Wie sicher ist Online-Dating für dich? Hast du Mechanismen gefunden, die dir einen Safe Space ermöglichen?

Ich habe allgemein ein paar Mechanismen, die mir zeigen, wie mein Gegenüber so drauf ist, vor allem hetero cis Männer. Wie reagiert er, wenn ich ihn frage, ob er schon mal was mit einem anderen Mann hatte oder wenn er meine Handtasche in der Öffentlichkeit halten soll? Die Reaktion, die jemand auf solchen Fragen zeigt, sind für mich auf einer menschlichen Ebene wichtig.

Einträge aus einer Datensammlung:
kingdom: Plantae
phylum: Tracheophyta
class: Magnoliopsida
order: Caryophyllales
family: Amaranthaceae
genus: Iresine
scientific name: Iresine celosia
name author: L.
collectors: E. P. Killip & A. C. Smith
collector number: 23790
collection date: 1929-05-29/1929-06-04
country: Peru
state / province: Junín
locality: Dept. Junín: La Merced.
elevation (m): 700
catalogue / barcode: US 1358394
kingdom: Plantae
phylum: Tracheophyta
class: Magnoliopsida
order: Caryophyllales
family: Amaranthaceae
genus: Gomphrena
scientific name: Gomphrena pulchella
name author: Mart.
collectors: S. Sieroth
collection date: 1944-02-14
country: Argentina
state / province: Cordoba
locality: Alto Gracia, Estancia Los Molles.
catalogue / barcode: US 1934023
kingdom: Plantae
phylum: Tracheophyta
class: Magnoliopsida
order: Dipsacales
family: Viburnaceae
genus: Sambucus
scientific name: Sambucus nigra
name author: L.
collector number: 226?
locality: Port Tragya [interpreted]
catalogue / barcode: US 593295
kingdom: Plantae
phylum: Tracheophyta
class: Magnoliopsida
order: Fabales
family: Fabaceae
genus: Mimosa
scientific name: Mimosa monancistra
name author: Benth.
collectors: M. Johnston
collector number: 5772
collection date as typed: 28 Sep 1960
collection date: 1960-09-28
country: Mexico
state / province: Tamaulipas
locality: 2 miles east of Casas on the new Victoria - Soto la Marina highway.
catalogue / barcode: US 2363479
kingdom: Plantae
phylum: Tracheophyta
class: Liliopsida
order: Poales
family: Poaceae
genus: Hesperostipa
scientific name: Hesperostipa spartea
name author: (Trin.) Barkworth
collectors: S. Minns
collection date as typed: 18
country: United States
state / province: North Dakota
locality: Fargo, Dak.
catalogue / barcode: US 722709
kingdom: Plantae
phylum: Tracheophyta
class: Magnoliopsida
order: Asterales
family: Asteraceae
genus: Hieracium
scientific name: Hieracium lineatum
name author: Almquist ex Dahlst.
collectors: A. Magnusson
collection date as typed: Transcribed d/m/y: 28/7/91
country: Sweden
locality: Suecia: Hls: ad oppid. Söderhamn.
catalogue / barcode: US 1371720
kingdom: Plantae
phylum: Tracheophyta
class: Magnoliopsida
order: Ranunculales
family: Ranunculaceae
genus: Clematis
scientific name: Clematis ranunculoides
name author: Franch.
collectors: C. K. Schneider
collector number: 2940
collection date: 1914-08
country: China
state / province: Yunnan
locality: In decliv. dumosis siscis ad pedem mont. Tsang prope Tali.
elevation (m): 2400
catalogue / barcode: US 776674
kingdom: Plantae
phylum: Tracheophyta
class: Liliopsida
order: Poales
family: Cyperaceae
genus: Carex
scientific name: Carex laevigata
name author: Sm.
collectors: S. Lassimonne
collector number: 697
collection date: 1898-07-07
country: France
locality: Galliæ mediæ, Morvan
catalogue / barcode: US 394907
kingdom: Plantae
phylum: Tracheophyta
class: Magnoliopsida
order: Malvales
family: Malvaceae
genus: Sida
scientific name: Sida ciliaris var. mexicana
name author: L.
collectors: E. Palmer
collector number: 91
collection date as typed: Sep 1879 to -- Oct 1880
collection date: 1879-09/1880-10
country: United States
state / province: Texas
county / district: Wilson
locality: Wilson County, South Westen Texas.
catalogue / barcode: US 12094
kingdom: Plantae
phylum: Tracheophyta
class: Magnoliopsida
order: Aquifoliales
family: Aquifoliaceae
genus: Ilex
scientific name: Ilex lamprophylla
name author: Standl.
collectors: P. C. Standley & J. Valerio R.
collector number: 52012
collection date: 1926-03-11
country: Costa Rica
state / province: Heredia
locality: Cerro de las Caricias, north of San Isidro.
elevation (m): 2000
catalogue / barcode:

ARBEITSAUFTRÄGE:
1 - Sammle aus den Einträgen jede Zeile, die das Wort "genus" enthält, und schreib sie ab.
2 - Fahre mit dem Lesetext über Sicherheit beim Online-Dating fort und setze direkt nach seinem letzten Satz ein.

LÖSUNGEN DER AUFGABEN:
1 -
genus: Iresine
genus: Gomphrena
genus: Sambucus
genus: Mimosa
genus: Hesperostipa
genus: Hieracium
genus: Clematis
genus: Carex
genus: Sida
genus: Ilex

2 -
Ich achte auch darauf, dass jeder Mensch, den ich persönlich treffe, weiß, dass ich trans bin. Ich habe das mehrfach in meinem Profil stehen. Trotzdem gehe ich auf Nummer sicher und führe immer noch mal dieses Gespräch. Für meine persönliche und körperliche Sicherheit. Es gibt trans Männer, aber vor allem viele trans Frauen, die körperlich schon einiges über sich haben ergehen lassen müssen, weil ihr Gegenüber nicht von vornherein wusste, dass sie trans sind. Das ist eine schwierige Diskussion, an welcher Stelle eine trans Person dem Gegenüber das mitzuteilen hat oder ob sie es überhaupt mitzuteilen hat.

Ich gehe im Moment immer den Weg vorne rum. Aber damit muss ich es sofort zum Thema machen und dann sind wir zurück da, wo ich mich von cis Frauen ausklammere. Es ist ein Kreislauf.

Hast du das Gefühl, beim Onlinedating gleichzeitig auch Bildungsarbeit zu trans Themen leisten zu müssen?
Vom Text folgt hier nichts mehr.